"The History of Anxiety...Yours and Mine" by Patricia Pearson

I can't give "The History of Anxiety...Yours and Mine" the best of overall opinions because I didn't read the entire book, but it was pieced together by different short pieces -- and after reading about four or five of them, I got the gist of the book.

The book, by Patricia Pearson, was a collection of short pieces that describes her life with anxiety -- sort of. That's what I wanted. I wanted a bunch of essays by a woman, regardless of age, to relate to. I wanted to hold the book in my hands, clutch it to my bosom, and cry, knowing that someone has finally written about general anxiety disorder in a way that people who don't suffer from it can understand and that people who do suffer from it will relinquish as their Bible.

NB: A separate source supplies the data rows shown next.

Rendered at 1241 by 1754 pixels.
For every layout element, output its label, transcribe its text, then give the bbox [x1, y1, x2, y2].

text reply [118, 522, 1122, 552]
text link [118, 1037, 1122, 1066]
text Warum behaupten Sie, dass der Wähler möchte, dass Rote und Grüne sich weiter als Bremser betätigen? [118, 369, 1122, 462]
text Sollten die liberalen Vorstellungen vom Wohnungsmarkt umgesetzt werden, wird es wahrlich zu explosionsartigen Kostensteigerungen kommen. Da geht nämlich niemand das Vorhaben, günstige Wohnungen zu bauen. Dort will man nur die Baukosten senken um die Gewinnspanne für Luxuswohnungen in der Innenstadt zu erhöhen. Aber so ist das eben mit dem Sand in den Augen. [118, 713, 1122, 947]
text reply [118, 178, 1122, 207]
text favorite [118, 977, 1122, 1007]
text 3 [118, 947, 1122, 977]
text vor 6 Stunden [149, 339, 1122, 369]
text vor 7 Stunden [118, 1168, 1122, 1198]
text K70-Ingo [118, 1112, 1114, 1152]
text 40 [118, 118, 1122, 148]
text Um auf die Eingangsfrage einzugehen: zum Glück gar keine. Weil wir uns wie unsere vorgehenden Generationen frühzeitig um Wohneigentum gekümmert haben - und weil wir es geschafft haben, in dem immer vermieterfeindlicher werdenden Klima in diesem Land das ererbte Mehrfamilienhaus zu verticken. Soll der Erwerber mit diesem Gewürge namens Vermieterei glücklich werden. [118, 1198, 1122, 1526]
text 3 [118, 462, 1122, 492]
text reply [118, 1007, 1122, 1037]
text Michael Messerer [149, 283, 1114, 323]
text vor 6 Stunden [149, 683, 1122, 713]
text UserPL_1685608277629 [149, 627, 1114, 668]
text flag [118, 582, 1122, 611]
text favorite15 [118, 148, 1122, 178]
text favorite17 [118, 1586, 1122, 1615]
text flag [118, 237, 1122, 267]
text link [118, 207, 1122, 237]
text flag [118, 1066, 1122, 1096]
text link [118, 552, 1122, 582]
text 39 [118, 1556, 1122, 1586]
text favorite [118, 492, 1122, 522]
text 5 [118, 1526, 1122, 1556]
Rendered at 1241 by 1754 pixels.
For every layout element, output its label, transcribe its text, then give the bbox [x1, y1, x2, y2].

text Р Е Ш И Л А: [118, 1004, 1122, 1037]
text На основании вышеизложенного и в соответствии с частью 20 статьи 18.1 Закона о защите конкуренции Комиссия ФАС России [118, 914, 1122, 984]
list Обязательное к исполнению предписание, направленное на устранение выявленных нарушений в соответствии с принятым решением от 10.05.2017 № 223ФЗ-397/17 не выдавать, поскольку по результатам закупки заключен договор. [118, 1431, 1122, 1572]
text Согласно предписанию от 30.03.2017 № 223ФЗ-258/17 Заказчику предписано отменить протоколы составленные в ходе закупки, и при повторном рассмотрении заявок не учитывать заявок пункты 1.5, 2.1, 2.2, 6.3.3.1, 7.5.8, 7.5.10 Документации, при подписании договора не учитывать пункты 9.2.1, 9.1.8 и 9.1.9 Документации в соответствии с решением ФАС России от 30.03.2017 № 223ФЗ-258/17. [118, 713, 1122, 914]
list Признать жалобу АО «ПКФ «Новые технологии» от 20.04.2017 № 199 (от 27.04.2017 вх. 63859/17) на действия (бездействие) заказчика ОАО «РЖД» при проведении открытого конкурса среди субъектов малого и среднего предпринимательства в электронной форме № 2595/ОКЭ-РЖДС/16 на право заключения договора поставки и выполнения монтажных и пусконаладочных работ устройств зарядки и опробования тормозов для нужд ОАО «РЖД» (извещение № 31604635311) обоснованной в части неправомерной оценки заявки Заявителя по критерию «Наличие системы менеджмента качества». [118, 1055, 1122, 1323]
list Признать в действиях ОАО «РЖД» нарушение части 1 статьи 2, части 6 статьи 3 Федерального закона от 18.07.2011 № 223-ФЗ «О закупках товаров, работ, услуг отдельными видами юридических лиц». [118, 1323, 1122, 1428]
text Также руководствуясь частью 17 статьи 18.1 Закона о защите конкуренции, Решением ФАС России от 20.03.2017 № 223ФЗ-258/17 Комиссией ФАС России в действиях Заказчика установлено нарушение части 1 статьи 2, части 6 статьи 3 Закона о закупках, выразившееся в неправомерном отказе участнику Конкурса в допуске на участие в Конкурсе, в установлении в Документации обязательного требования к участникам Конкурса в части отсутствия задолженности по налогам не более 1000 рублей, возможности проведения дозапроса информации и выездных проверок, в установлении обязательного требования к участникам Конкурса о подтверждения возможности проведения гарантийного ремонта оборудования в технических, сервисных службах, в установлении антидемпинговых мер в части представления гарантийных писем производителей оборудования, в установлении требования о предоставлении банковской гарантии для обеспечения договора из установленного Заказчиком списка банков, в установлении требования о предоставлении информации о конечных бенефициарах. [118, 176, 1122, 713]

I clutched the first essay, yelling up to the ceiling fan as it spun, joyously saying, "finally!" but then I got a bunch of "this is the history of anxiety," just like the title of the book stated. Which is good -- it's interesting on an academic level to see where the studies come from, with intermitten...umm, we'll call them suggestions...supplied by Pearson. The history side is interesting, but dense. Her suggestions, although interesting as well, aren't full enough. I wanted her to overreact in her writing, to describe to the nonbeliever of Paxil and Zoloft what it is we go through.

But, perhaps she did do this, because I didn't finish off the rest of the essays. I do know the inside flap eluded to her giving up on medication and trying to find more alternative ways of dealing with an axiety disorder. Since that is the case, I cannot give an honest review.
Who's to say I won't pick it up again? At least read the first essay. If you get that far, you will understand me, and the other millions, who suffer from an axiety disorder, and perhaps we won't seem crazy to you.